We have financed our operations primarily through the private placements of convertible preferred stock, the public offerings of our common stock, upfront fees, milestone payments, annual maintenance payments and license option fees from collaborators and reimbursement through government grants and contracts. As of June 30, 2014, we had $194.0 million in cash and cash equivalents.

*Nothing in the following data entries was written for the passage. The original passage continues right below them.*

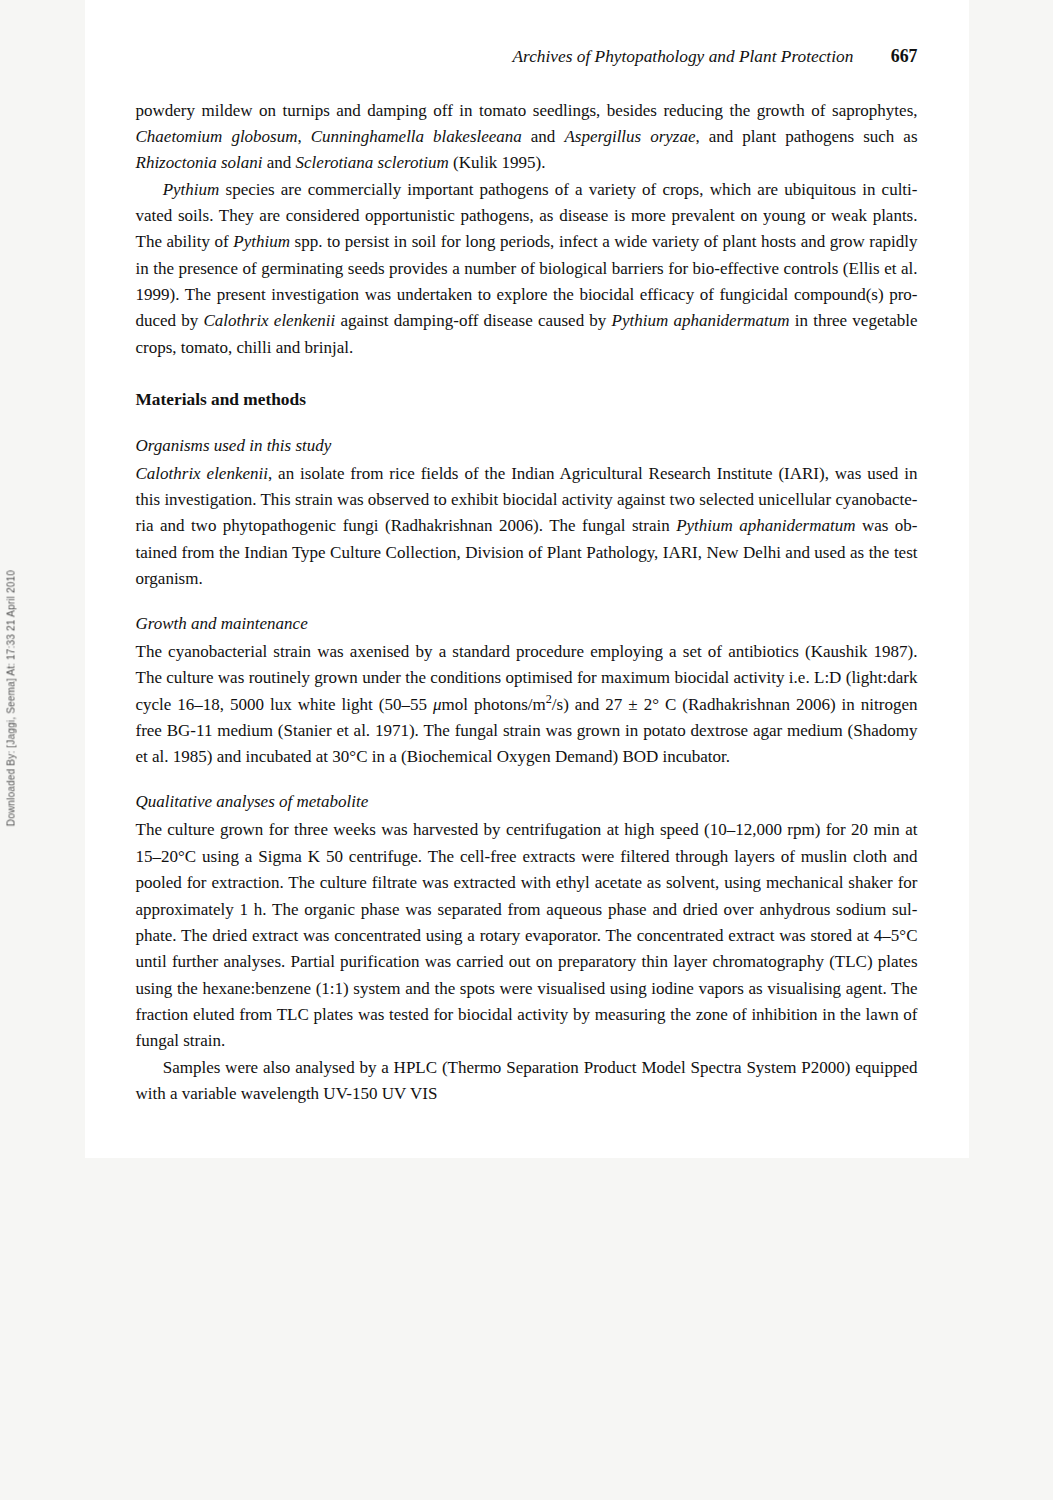Downloaded By: [Jaggi, Seema] At: 17:33 21 April 2010
Archives of Phytopathology and Plant Protection 667
powdery mildew on turnips and damping off in tomato seedlings, besides reducing the growth of saprophytes, Chaetomium globosum, Cunninghamella blakesleeana and Aspergillus oryzae, and plant pathogens such as Rhizoctonia solani and Sclerotiana sclerotium (Kulik 1995).
Pythium species are commercially important pathogens of a variety of crops, which are ubiquitous in cultivated soils. They are considered opportunistic pathogens, as disease is more prevalent on young or weak plants. The ability of Pythium spp. to persist in soil for long periods, infect a wide variety of plant hosts and grow rapidly in the presence of germinating seeds provides a number of biological barriers for bio-effective controls (Ellis et al. 1999). The present investigation was undertaken to explore the biocidal efficacy of fungicidal compound(s) produced by Calothrix elenkenii against damping-off disease caused by Pythium aphanidermatum in three vegetable crops, tomato, chilli and brinjal.
Materials and methods
Organisms used in this study
Calothrix elenkenii, an isolate from rice fields of the Indian Agricultural Research Institute (IARI), was used in this investigation. This strain was observed to exhibit biocidal activity against two selected unicellular cyanobacteria and two phytopathogenic fungi (Radhakrishnan 2006). The fungal strain Pythium aphanidermatum was obtained from the Indian Type Culture Collection, Division of Plant Pathology, IARI, New Delhi and used as the test organism.
Growth and maintenance
The cyanobacterial strain was axenised by a standard procedure employing a set of antibiotics (Kaushik 1987). The culture was routinely grown under the conditions optimised for maximum biocidal activity i.e. L:D (light:dark cycle 16–18, 5000 lux white light (50–55 μmol photons/m2/s) and 27 ± 2° C (Radhakrishnan 2006) in nitrogen free BG-11 medium (Stanier et al. 1971). The fungal strain was grown in potato dextrose agar medium (Shadomy et al. 1985) and incubated at 30°C in a (Biochemical Oxygen Demand) BOD incubator.
Qualitative analyses of metabolite
The culture grown for three weeks was harvested by centrifugation at high speed (10–12,000 rpm) for 20 min at 15–20°C using a Sigma K 50 centrifuge. The cell-free extracts were filtered through layers of muslin cloth and pooled for extraction. The culture filtrate was extracted with ethyl acetate as solvent, using mechanical shaker for approximately 1 h. The organic phase was separated from aqueous phase and dried over anhydrous sodium sulphate. The dried extract was concentrated using a rotary evaporator. The concentrated extract was stored at 4–5°C until further analyses. Partial purification was carried out on preparatory thin layer chromatography (TLC) plates using the hexane:benzene (1:1) system and the spots were visualised using iodine vapors as visualising agent. The fraction eluted from TLC plates was tested for biocidal activity by measuring the zone of inhibition in the lawn of fungal strain.
Samples were also analysed by a HPLC (Thermo Separation Product Model Spectra System P2000) equipped with a variable wavelength UV-150 UV VIS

In addition to our existing cash and cash equivalents, we expect to continue to receive additional reimbursement from our collaborators for research and development services rendered, additional milestone and opt-in payments and grant revenue. However, our ability to receive these milestone payments is dependent upon our ability to successfully complete specified research and development activities and is therefore uncertain at this time.

Funding Requirements

We have not generated any revenue from product sales to date and do not expect to do so until such time as we obtain regulatory approval of and commercialize one or more of our product candidates. As we are currently in the clinical trial stage of development, it will be some time before we expect to achieve this and it is uncertain that we ever will. We expect that we will continue to increase our operating expenses in connection with ongoing as well as additional clinical trials and pre-clinical development of product candidates in our pipeline. We expect to continue our collaboration arrangements and will look for additional collaboration opportunities. We also expect to continue our efforts to pursue additional grants and contracts from the U.S. government in order to further our research and development. Although it is difficult to predict our funding requirements, based upon our current operating plan, we anticipate that our existing cash and cash equivalents as of June 30, 2014, combined with the collaboration payments we anticipate receiving, will enable us to fund the clinical development of margetuximab, MGA271, MGD006, MGD007, MGD010 and two additional pre-clinical DART oncology product candidates into 2017, assuming all of our collaboration programs advance as currently contemplated.



Off-Balance Sheet Arrangements

We do not have any off-balance sheet arrangements, as defined under the rules and regulations of the Securities and Exchange Commission.